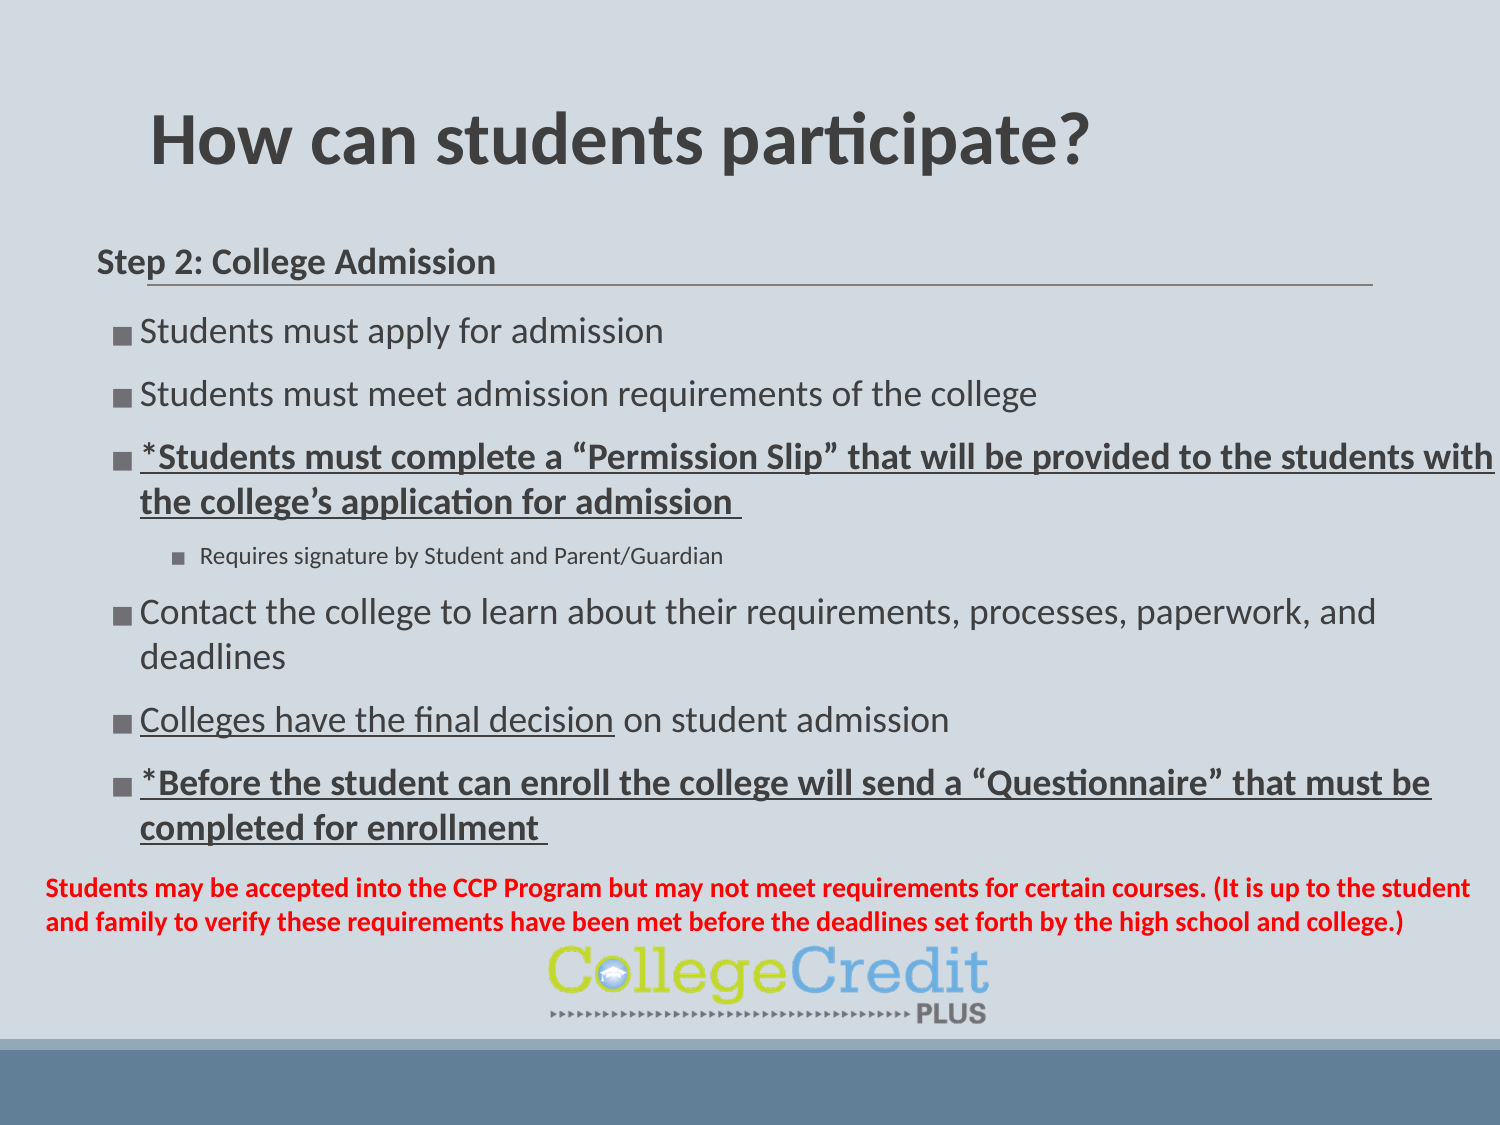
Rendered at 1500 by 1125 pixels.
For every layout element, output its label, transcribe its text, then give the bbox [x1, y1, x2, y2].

text_box Students may be accepted into the CCP Program but may not meet requirements for certain courses. (It is up to the student and family to verify these requirements have been met before the deadlines set forth by the high school and college.) [30, 861, 1500, 978]
list Step 2: College Admission Students must apply for admission Students must meet admission requirements of the college *Students must complete a “Permission Slip” that will be provided to the students with the college’s application for admission Requires signature by Student and Parent/Guardian Contact the college to learn about their requirements, processes, paperwork, and deadlines Colleges have the final decision on student admission *Before the student can enroll the college will send a “Questionnaire” that must be completed for enrollment [76, 229, 1500, 857]
title How can students participate? [135, 47, 1373, 188]
picture [548, 944, 989, 1024]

- **DIRECTIVE**: Copy the entries exactly. Leave out the images.

- **OUTPUT BELOW**:
Rendered at 1500 by 1125 pixels.
For every layout element, output its label, transcribe its text, then give the bbox [x1, y1, x2, y2].

text_box Students may be accepted into the CCP Program but may not meet requirements for certain courses. (It is up to the student and family to verify these requirements have been met before the deadlines set forth by the high school and college.) [30, 861, 1500, 978]
list Step 2: College Admission Students must apply for admission Students must meet admission requirements of the college *Students must complete a “Permission Slip” that will be provided to the students with the college’s application for admission Requires signature by Student and Parent/Guardian Contact the college to learn about their requirements, processes, paperwork, and deadlines Colleges have the final decision on student admission *Before the student can enroll the college will send a “Questionnaire” that must be completed for enrollment [76, 229, 1500, 857]
title How can students participate? [135, 47, 1373, 188]
picture [548, 944, 989, 1024]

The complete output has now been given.